Shoshana Roberts, star of 10 Hours of Walking in NYC as a Woman, says she was paid $200 to be filmed walking through the streets of Manhattan for 10 hours.
The video caused her to be catcalled more than 100 times and she encountered multiple rape threats directed at her.
Shoshana Roberts, Subject of Viral Cat-Calling Video, Turns Her ‘Frustrations’ Into a Lawsuit http://t.co/UfBN41ZBne pic.twitter.com/Z9klVROCJS
— The Village Voice (@villagevoice) July 15, 2015
The surreptitiously filmed YouTube video was posted last October and has since been viewed over 40 million times.
Speaking about the filming process, Roberts told The Post, “I felt like crying and I have occurrences in my past of sexual assault, so I wasn’t even aware necessarily of all the times people were saying things to me.”
“I was just going over in my head and reliving, unfortunately, these memories while I was walking. I wanted to break down in tears.”
Roberts, 24, filed suit Tuesday requesting $500,000 for her exclusive performance in the viral video. The lawsuit also named Google, YouTube and T.G.I Fridays as co-defendants for making parodies of the video.
The majority of men featured in the two-minute clip are black and Latino.
Watch the viral street harassment video that is now the source of a new controversy @BI_Video http://t.co/Lr22cEkTNK pic.twitter.com/jTLfcbUNMH
— Business Insider (@businessinsider) July 14, 2015
Rob Bliss, a defendant included in the lawsuit, was the mastermind and director of the video.
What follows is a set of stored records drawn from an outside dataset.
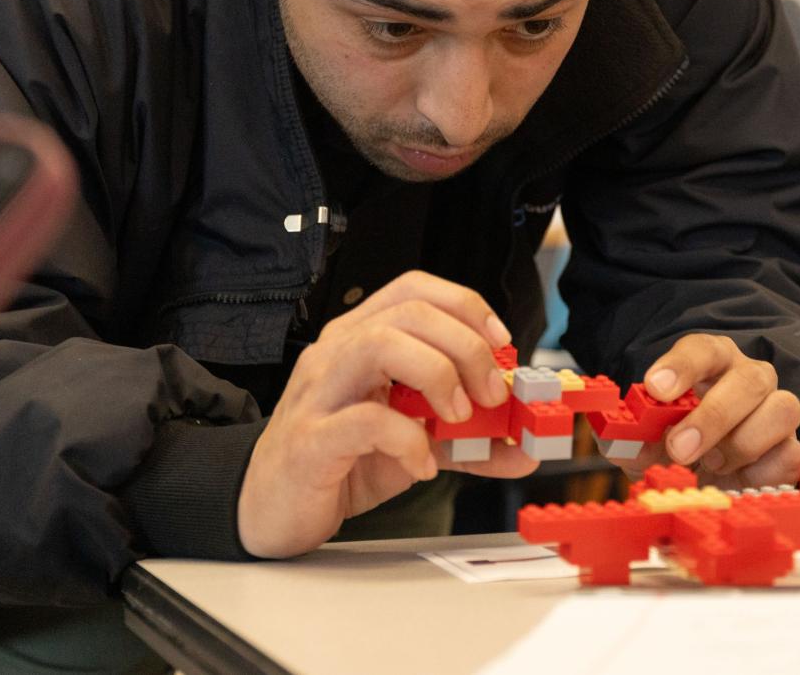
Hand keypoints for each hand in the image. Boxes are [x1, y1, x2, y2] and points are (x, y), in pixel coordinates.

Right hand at [238, 272, 538, 558]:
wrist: (273, 508)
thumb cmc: (340, 462)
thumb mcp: (416, 444)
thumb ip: (469, 442)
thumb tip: (526, 449)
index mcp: (360, 339)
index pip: (415, 289)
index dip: (466, 307)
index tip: (502, 345)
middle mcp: (336, 354)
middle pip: (409, 312)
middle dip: (466, 346)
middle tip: (490, 394)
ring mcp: (319, 393)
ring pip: (380, 345)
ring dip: (437, 375)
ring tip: (458, 417)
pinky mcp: (310, 440)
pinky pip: (364, 421)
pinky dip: (408, 440)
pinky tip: (422, 466)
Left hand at [613, 335, 799, 490]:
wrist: (703, 476)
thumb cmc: (674, 443)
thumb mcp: (645, 441)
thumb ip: (631, 439)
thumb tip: (621, 442)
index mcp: (711, 363)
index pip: (702, 350)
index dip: (680, 366)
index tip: (656, 388)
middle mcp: (749, 379)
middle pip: (749, 379)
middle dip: (714, 416)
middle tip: (680, 448)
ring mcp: (776, 411)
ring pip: (782, 410)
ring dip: (742, 443)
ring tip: (710, 464)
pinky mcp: (790, 449)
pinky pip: (790, 454)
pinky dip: (760, 471)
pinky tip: (734, 479)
He admitted in a question-and-answer with Reddit that a lot of white men were taken out of the video.
Bliss statement was: “Honestly we did have a lot of white dudes in this video, but for whatever reason it worked out that they would be the ones to say something just in passing, or from a distance off camera. This made their screen time fairly short by comparison, but the numbers were relatively similar.”
He continues, “As the video says at the end, it was upwards of 100+ harassments, so obviously not everything was shown, otherwise we’d have a video that’s too long for internet attention spans.”
“But really it was across the board, just about everyone said/did something while we filmed,” Bliss ended.
Hollaback!, an anti-street harassment organization, collaborated with Bliss to promote the video. The organization’s executive director, Emily May, told The Washington Post: “We’ve had a number of rape threats and violent threats against Shoshana and we’re pulling those down as quickly as possible, but they exist.”